Could one use the same argument and transform dwi (after
topup
/eddy
/dwipreproc
) to T1 space, while keeping images at their original resolution, any issue with that (again, registration would here follow any motion/distortion correction)?
Only issue is that it requires reorientation of the diffusion gradient vectors to account for the rotation component of the transformation being applied. mrtransform
should now perform this rotation seamlessly when applying an estimated transform to a DWI series, making it easier than it used to be.

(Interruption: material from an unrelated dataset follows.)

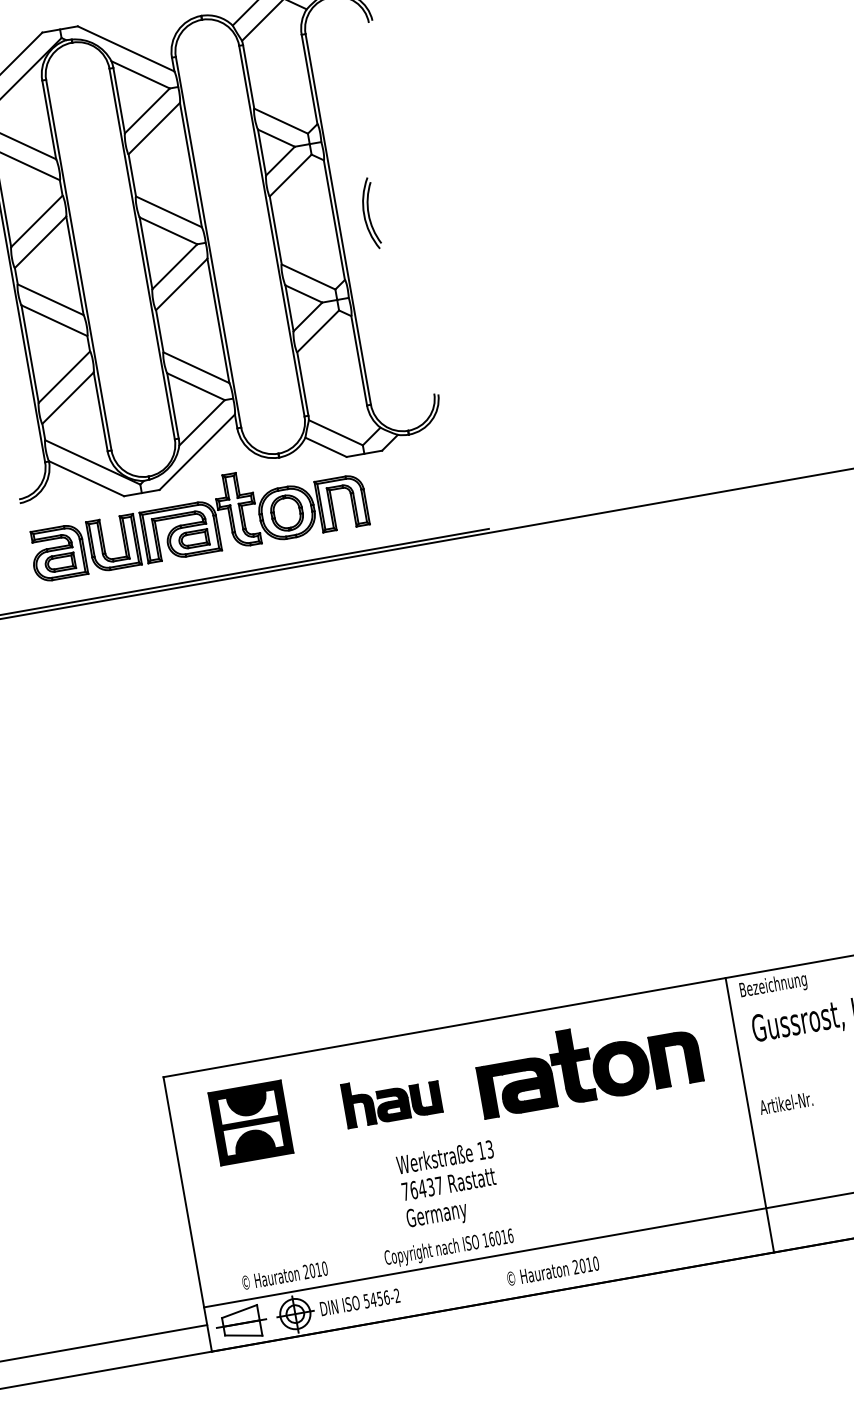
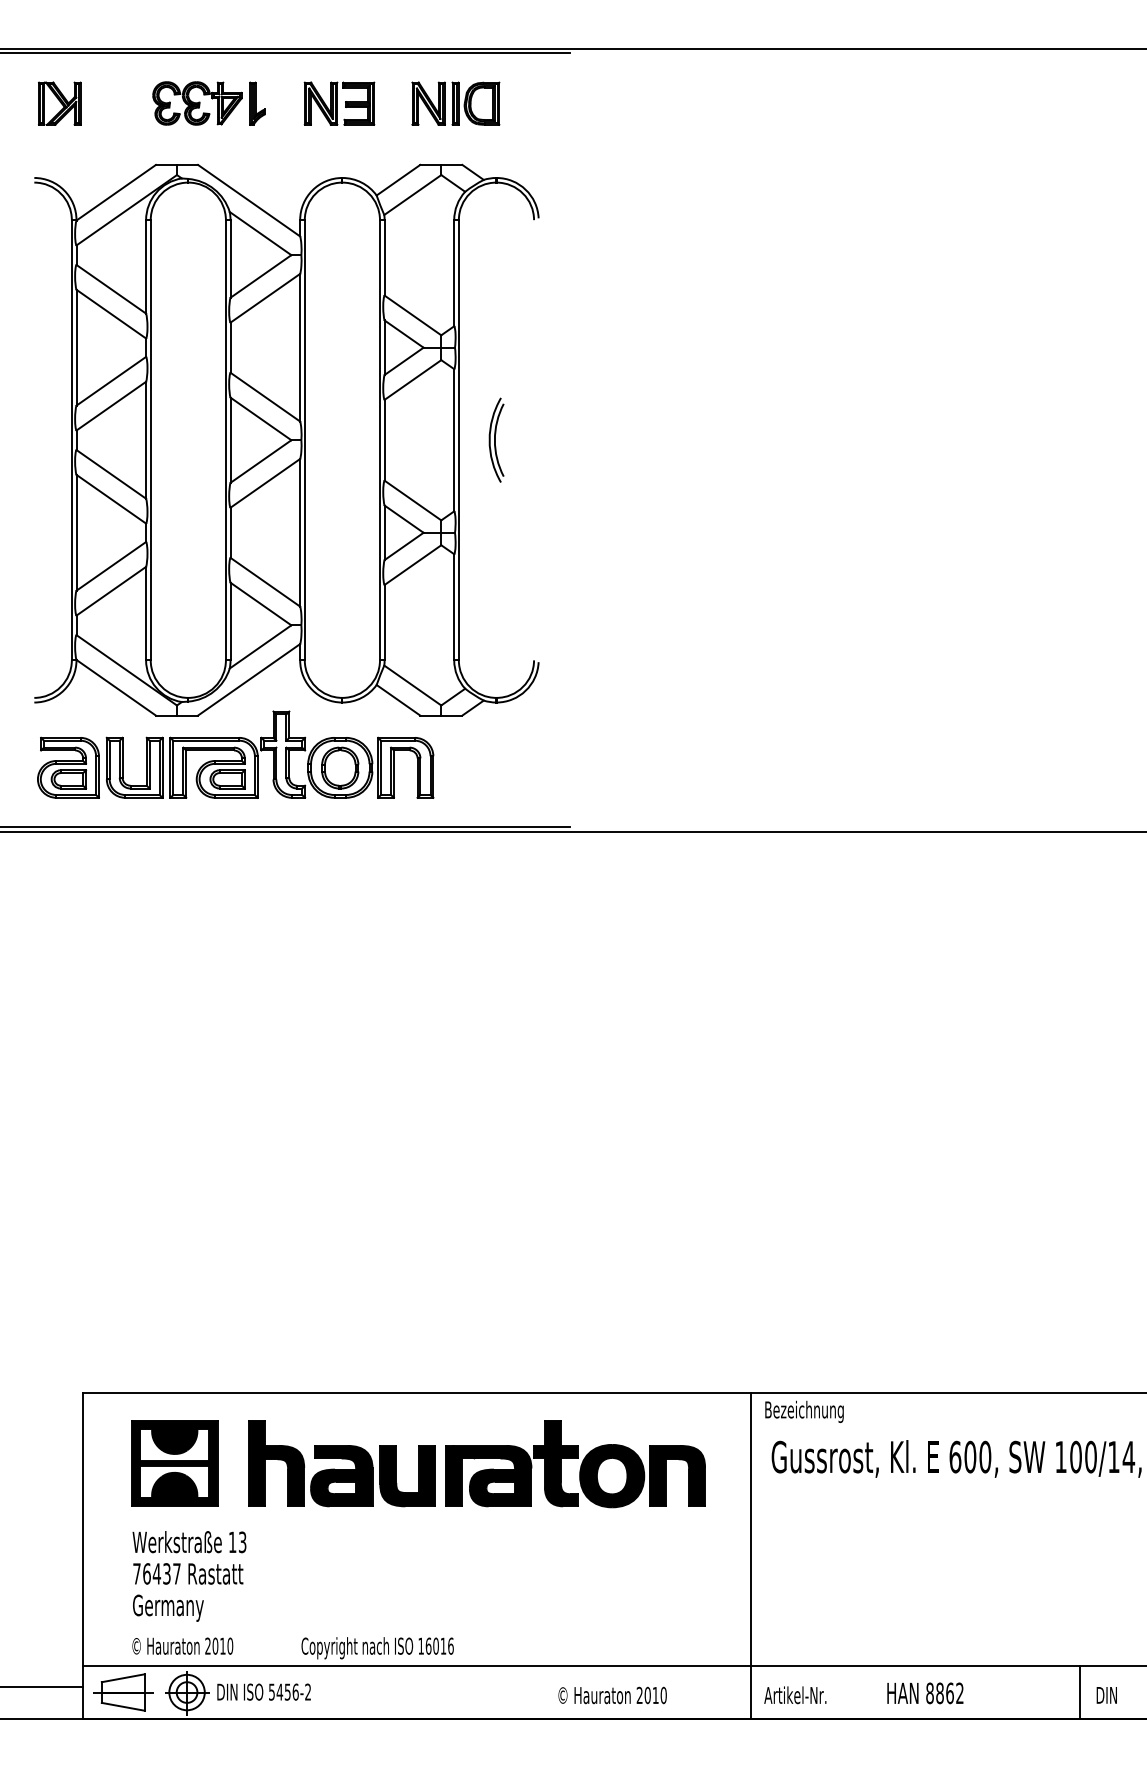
part: (391, 1098) -> (341, 1463), size x1.67
text: (786, 1103) -> (795, 1695), moved
text: (450, 1186) -> (189, 1576), moved
text: (552, 1271) -> (612, 1695), moved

b=0 target image in registration, does this benefit from preparation, I have seen code examples like this (BIDS mrtrix connectome), but this is variably applied:
That’s a very specific way of preparing for the rigid-body registration, which is based on this method. I admittedly have not done extensive testing on the approach, nor on the performance of mrregister
with images constructed in this way. Only comment I’ll throw in is that both b=0 and T1 images should ideally be B1 bias field corrected before applying this technique. Eventually this method will likely become a common approach to DWI-T1 registration, but it’s not yet available.
re: dilation for
dwi2fod
, I have seen 1 voxel (2 mm here) dilations in papers, is this what you recommend, if so how would you select n
Depends on your application. When using ACT, I tend to apply a heavy dilation to guarantee that no valid streamline position in the 5TT image is devoid of diffusion model data. Indeed in this use case, providing a mask for dwi2fod
isn’t really necessary at all, it’s just decreasing execution time slightly by omitting definite non-brain voxels, but false positives are far less detrimental than false negatives in such a mask. Without ACT, the extent of that mask can indeed influence the extent of streamlines propagation; I can’t really provide any advice there.